Editha räusperte sich verunsichert.
»Äh ... mein Name ist Editha Riekmüller. Ich bin die Vermieterin der Wohnung.«
Nun sah er sie flüchtig an und fuhr dann gleich mit der Betrachtung des Hauses fort.
»Schön, schön. Kann ich mir die Wohnung jetzt mal ansehen?«
»Äh ... ja, folgen Sie mir bitte.«
Sie führte den komischen Kauz durch den Hausflur und die Treppe hinauf in den großen Raum, dessen Zustand nicht verändert war, seit sie hier aufgeräumt hatte. Die Möbel warteten immer noch darauf, in die Mitte gerückt zu werden, damit das Zimmer renoviert werden konnte. Dafür brauchte sie Hilfe, die sie bisher nicht hatte. Mit der Renovierung wollte sie ohnehin erst beginnen, wenn sie einen Mieter hatte: Je später sie das Geld investierte, desto besser.
Der Kauz lief durch den Raum, die Arme hinter dem Rücken verschränkt, betrachtete die Wand, sah aus dem Fenster und nickte fortwährend vor sich hin.
»Das soll das Wohnzimmer werden«, begann Editha. »Das wird selbstverständlich noch reno...«
»Wo ist das Bad?«, unterbrach er sie.
Vielleicht sollte sie einfach gar nichts mehr sagen, dachte Editha.
Sie drehte sich um und schritt Richtung Badezimmer voran, der Kauz kam hinterher. Dort angekommen wiederholte sich die Prozedur von vorher, ebenso im Schlafzimmer und in dem Raum, der die Küche werden sollte. Editha verzichtete auf irgendwelche Erklärungen und hoffte, dass das bald vorbei war. Diesen komischen Typen wollte sie als Untermieter eigentlich gar nicht haben.
»Wie hoch soll die Miete sein?«, fragte er schließlich.
Editha nannte ihm einen Betrag, der weit über das hinausging, was sie den anderen Interessenten gesagt hatte. Er nickte wieder, dieses Mal mit geschlossenen Augen. Eine ganze Weile.
»In Ordnung, ich nehme sie.«
Editha war verdutzt. Damit hatte sie jetzt nicht gerechnet.
»Äh ... ja, aber«, stotterte sie. »Ich ... äh ... muss mir in Ruhe überlegen, für welchen Interessenten ich mich entscheide.«
Der Kauz kehrte ihr den Rücken zu und ging die Treppe hinunter.
»Ich melde mich Anfang nächster Woche bei Ihnen«, sagte er. »Bis dahin werden Sie sich ja wohl entschieden haben.«
Er verließ das Haus.
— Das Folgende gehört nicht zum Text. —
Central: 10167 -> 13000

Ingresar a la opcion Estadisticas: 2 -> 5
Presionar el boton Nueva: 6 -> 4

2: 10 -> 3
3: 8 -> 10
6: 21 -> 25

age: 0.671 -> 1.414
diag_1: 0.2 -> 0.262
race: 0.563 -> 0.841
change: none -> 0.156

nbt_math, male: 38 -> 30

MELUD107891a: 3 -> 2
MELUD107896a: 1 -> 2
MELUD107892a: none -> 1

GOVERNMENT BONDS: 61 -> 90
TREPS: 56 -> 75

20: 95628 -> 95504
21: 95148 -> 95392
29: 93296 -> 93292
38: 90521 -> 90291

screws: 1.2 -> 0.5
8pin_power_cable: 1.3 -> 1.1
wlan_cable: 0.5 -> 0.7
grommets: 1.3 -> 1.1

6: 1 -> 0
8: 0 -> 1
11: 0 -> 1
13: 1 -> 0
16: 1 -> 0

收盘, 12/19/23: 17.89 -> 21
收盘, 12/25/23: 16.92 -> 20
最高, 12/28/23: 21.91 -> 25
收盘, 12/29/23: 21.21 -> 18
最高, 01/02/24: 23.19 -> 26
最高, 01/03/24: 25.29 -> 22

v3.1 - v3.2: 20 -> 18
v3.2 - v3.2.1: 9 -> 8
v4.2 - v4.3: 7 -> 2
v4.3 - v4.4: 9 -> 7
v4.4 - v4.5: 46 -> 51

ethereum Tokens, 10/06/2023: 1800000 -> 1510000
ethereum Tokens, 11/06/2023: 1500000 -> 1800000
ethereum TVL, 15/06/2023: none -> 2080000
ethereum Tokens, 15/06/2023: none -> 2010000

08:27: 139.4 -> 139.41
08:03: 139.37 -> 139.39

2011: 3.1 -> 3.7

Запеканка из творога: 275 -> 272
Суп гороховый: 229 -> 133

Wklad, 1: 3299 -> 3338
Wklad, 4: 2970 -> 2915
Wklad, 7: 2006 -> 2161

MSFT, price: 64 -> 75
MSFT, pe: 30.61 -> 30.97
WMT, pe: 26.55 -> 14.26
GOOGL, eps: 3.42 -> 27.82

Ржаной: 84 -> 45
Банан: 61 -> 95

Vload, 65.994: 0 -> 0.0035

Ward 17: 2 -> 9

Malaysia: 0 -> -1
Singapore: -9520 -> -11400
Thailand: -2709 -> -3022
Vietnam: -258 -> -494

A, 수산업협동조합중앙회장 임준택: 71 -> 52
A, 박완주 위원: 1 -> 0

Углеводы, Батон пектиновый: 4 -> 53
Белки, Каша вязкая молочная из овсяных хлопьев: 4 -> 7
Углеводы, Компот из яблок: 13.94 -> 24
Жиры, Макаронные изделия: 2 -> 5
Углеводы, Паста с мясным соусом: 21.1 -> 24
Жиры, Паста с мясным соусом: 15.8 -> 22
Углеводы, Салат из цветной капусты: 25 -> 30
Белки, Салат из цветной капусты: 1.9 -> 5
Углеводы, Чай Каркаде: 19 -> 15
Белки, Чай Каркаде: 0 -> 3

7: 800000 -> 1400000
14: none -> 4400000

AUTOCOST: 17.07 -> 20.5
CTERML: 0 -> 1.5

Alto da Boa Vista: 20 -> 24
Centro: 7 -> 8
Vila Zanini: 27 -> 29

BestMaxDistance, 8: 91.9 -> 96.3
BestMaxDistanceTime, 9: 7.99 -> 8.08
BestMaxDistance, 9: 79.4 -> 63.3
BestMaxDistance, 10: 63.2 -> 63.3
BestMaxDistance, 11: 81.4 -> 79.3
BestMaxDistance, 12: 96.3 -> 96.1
Die Haustür ließ er offenstehen.
»Von diesen Bedingungen, von denen ich gehört habe, haben Sie mir vorher aber nichts gesagt! Das ist eine Ungeheuerlichkeit, ja, eine Unverschämtheit.«
Im nächsten Moment hörte Editha den Freiton. Verwundert sah sie das Telefon an, als hätte dieses sich merkwürdig benommen und nicht der Mietinteressent, den sie gerade angerufen hatte. Was war denn in den gefahren? Was meinte der mit »Bedingungen«? Und wo hatte er davon gehört?
Na ja, jedenfalls konnte sie diese Reaktion getrost als Absage interpretieren. Und damit hatten, bis auf den komischen Kauz, alle Interessenten abgesagt. So wütend war dabei allerdings nur der letzte gewesen. Die anderen hatten einigermaßen plausible Begründungen parat: Die Lage gefiel nicht, die Zimmeraufteilung erschien ungünstig oder die Wohnung sagte allgemein nicht zu. Als wahren Grund vermutete Editha, dass sie mit dem Preis vielleicht zu hoch rangegangen war.
Die Zeit lief ihr davon. Sie würde halt den Kauz als Mieter annehmen. Schließlich sollte er ja nicht mit ihr in den gleichen Räumen leben. Die Miete, die er bereit war zu zahlen, würde sie für manches entschädigen. Sie hoffte, dass er sich allmählich meldete, damit alles unter Dach und Fach gebracht werden konnte. Dann musste sie die Renovierung wohl doch bald starten.